A better option, in my opinion, is to try to keep the RER genuinely depreciated by bringing the equilibrium RER closer to the actual one. To achieve this, what the government needs to do is to complement domestic price liberalization with a mix of tight monetary and fiscal policies and trade liberalization. The effect would be as follows.
Monetary and fiscal contraction, achieved via a combination of a more aggressive sterilization and a 2-3% of GDP increase in the consolidated (national and provincial governments combined) primary surplus would shift the N demand curve to the left eliminating the excess demand in that market. Notice that, in the figure, RER does not appreciate at all. Rather it stays at its current level e1. While devaluation plus sterilized intervention is equivalent to monetary contraction, the same result (monetary absorption) can be attained by increasing the fiscal surplus. Actually, this is a more genuine way to buy reserves, hence bring the peso down, since it does not require the central bank to intervene or sterilize.

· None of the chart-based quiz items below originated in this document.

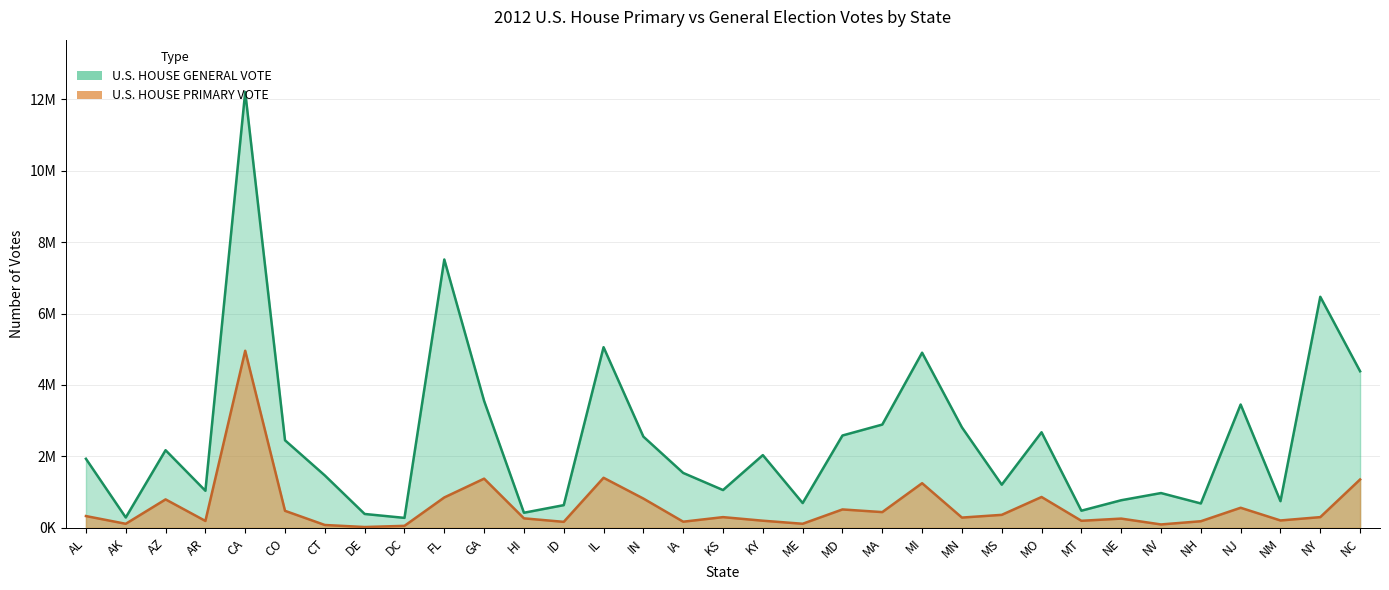

What is the difference between the maximum and minimum values in the U.S. HOUSE GENERAL VOTE series?

11925794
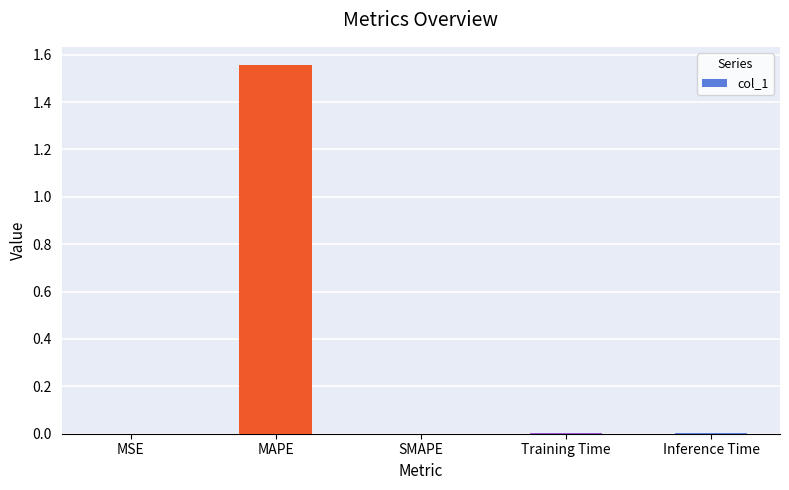

Is it true that the value at MSE is 0.0?

True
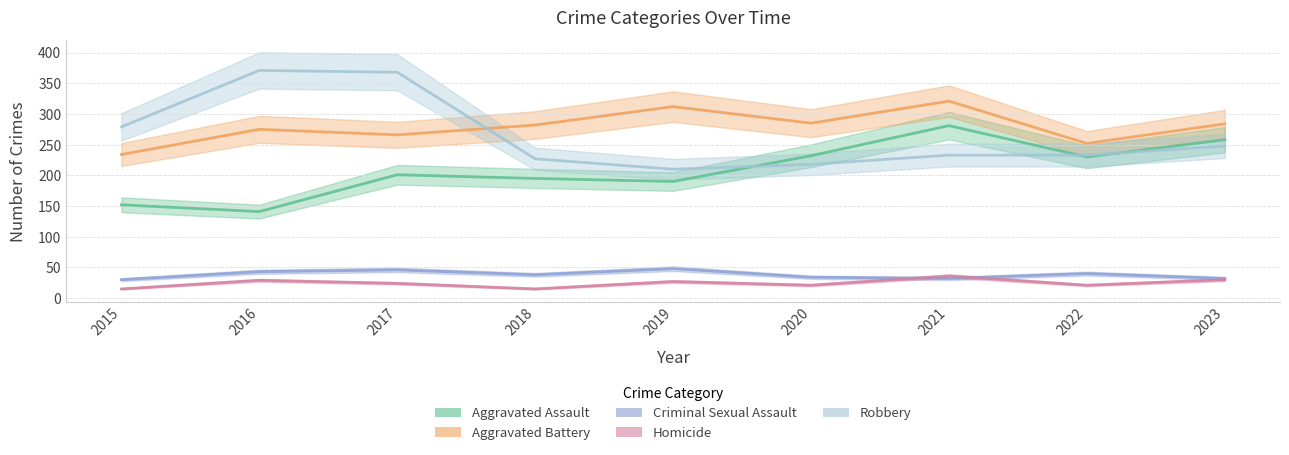

Where is the first local maximum for Robbery?

2016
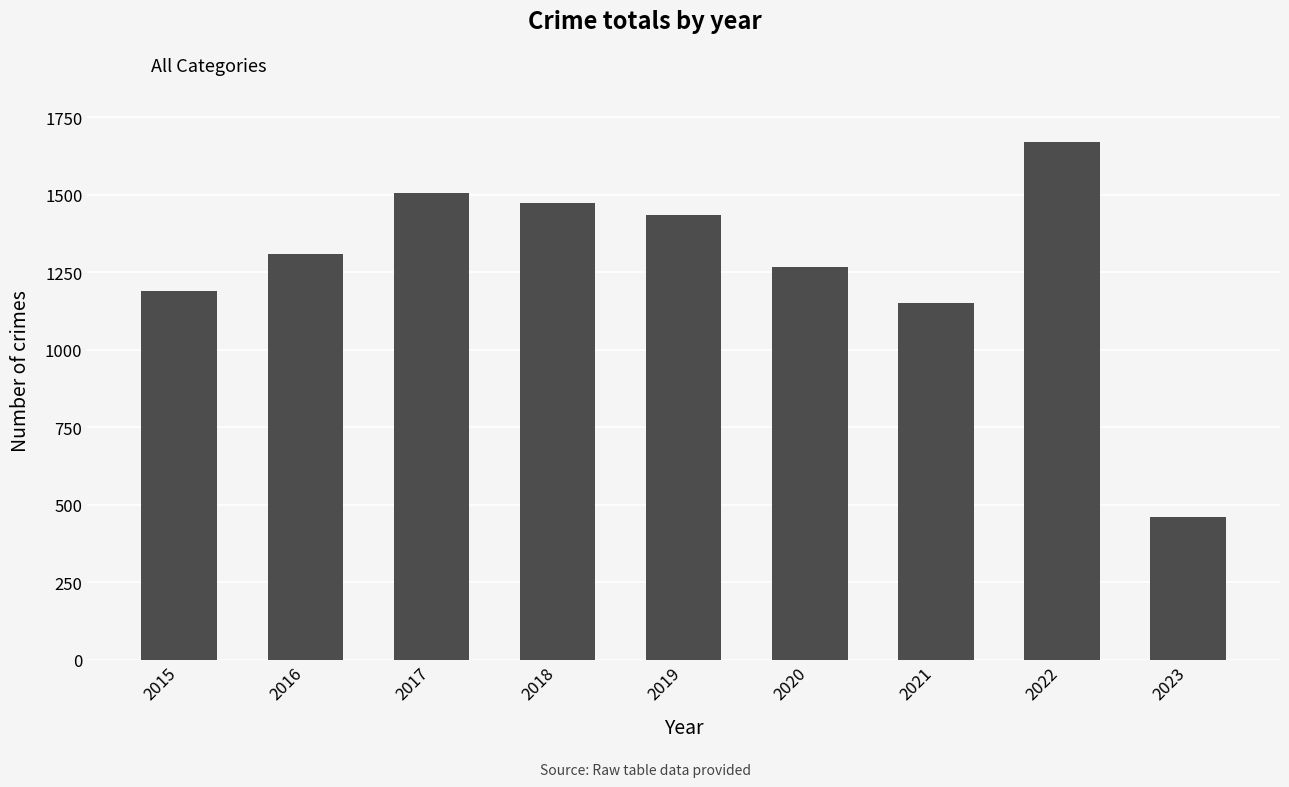

How many data points does each series have?

9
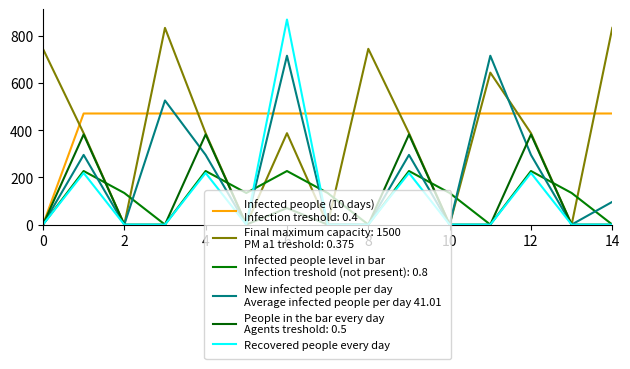

Is it true that New infected people per day
Average infected people per day 41.01 equals 295.9 at 12?

True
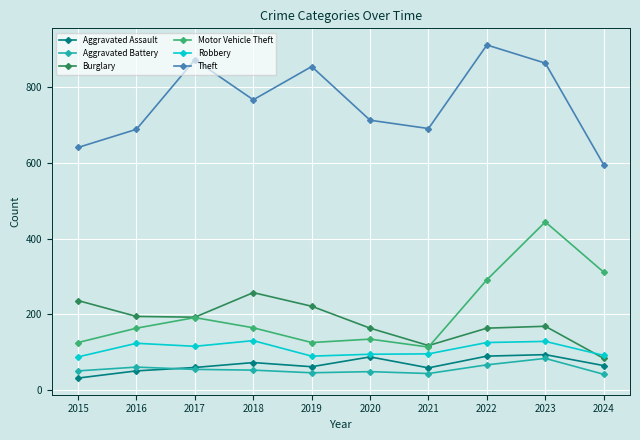

Does the chart display data point markers on the line(s)?

Yes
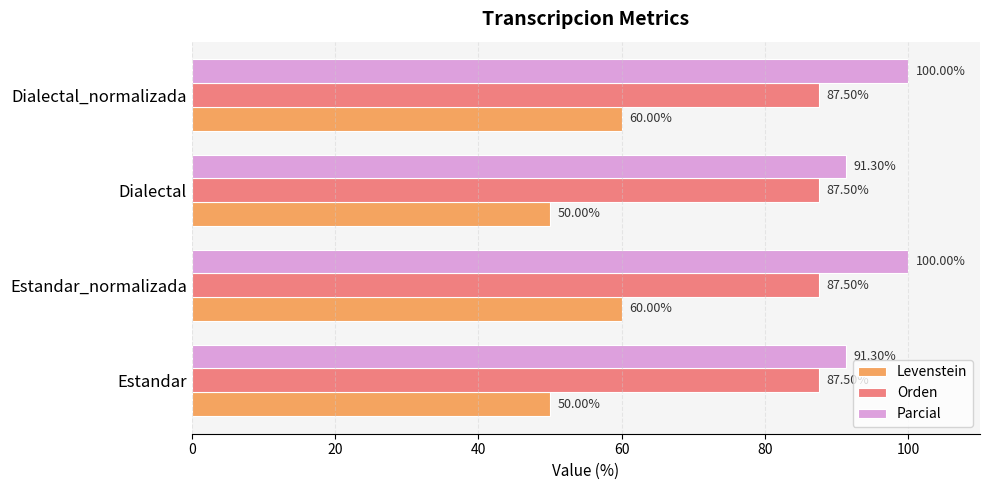

What are all the series names shown in the legend?

Levenstein, Orden, Parcial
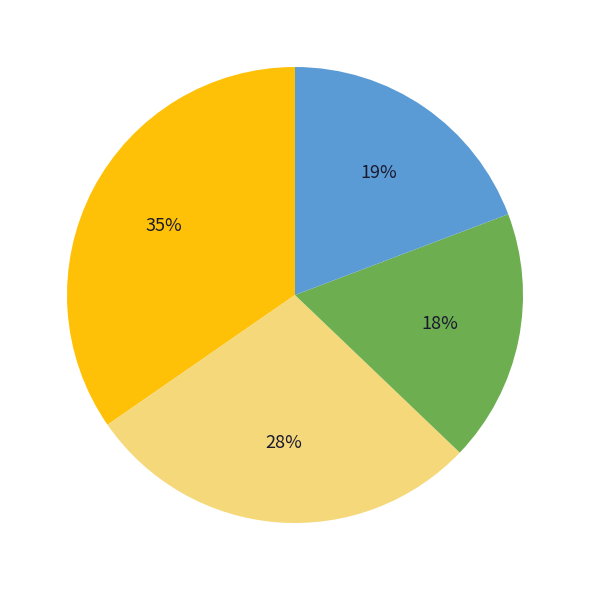

To the nearest percent, what is the average slice percentage?

25%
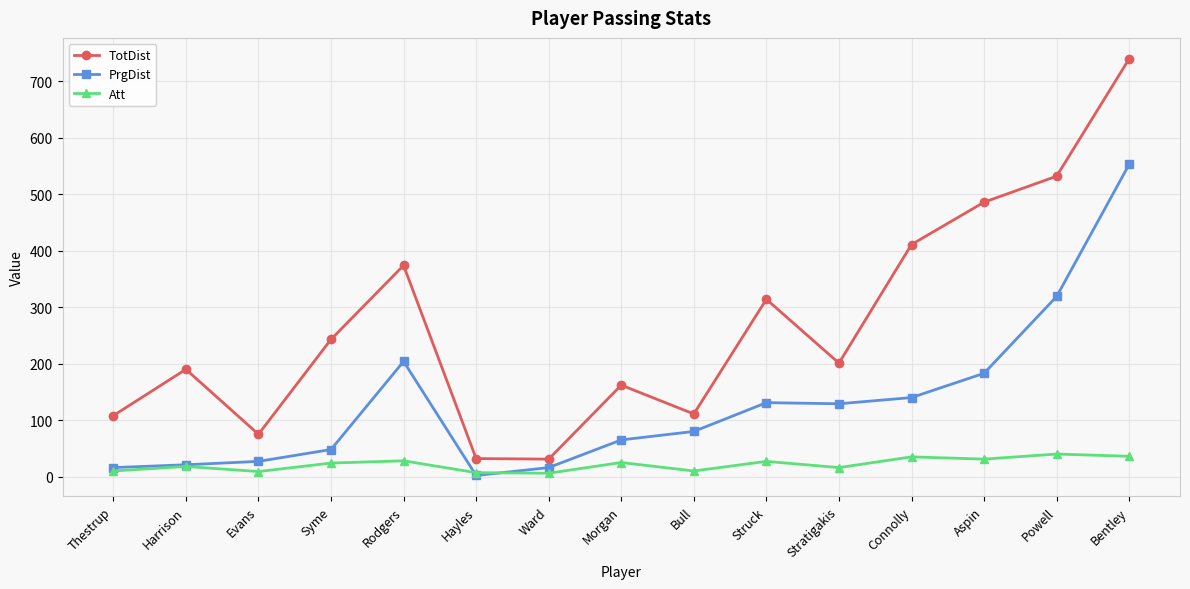

Count the number of data series in this chart.

3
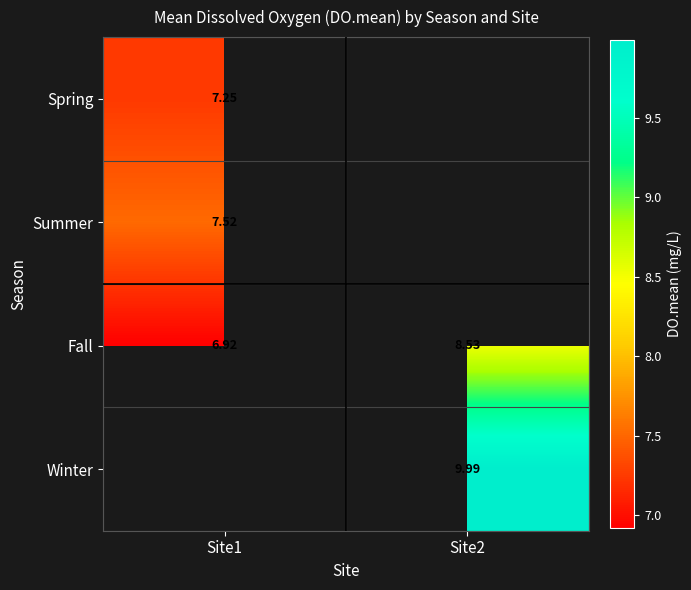

What is the approximate value of Fall at Site1?

6.9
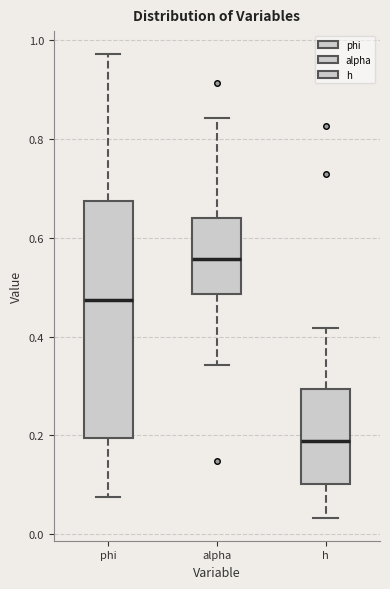

Which box has the lowest median line?

h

As for the market for tradables, my graph assumes that the demand and supply curves do not shift. While this does not need to be necessarily the case, it highlights the fact that the effects of monetary and fiscal contraction, on the one hand, and trade liberalization, on the other, work in opposite directions and may offset each other. For example, a tighter mix of fiscal and monetary policies reduces the demand for tradables. Trade liberalization, on the other hand, increases it. In the case of the supply, trade liberalization (a simultaneous reduction in export and import taxes) has a positive effect on exportables, but a negative effect onimportables, hence the shift in Ts can go either way.
The strategy I just described is not only better than the one implemented by the government so far, and also better than the one favored by inflation targeters (which is based on raising interest rates and letting the RER appreciate) because it eliminates internal disequilibrium (EDN) without provoking Dutch disease. Clearly, it is not without costs. Some acceleration in inflation and growth deceleration is unavoidable. Over time, however, maintaining a strong external position will allow the RER to appreciate gradually. As economic agents will be able to antecipate this, real interest rates will fall and investment will grow.
In brief, when it comes to RER-management, I am not a complete agnostic. Rather, my opinion is that, with the proper combination of fiscal, monetary, and trade policies, the RER can be effectively managed (albeit indirectly) with potentially good results in terms of economic performance. Actually, this was the main message of a paper I wrote many years ago with Domingo Cavallo and M. Shabaz Khan in which we examined the relation between RER behavior and economic performance in 26 developing countries from 1960 to 1986 (see Economic Development and Cultural Change, October 1990).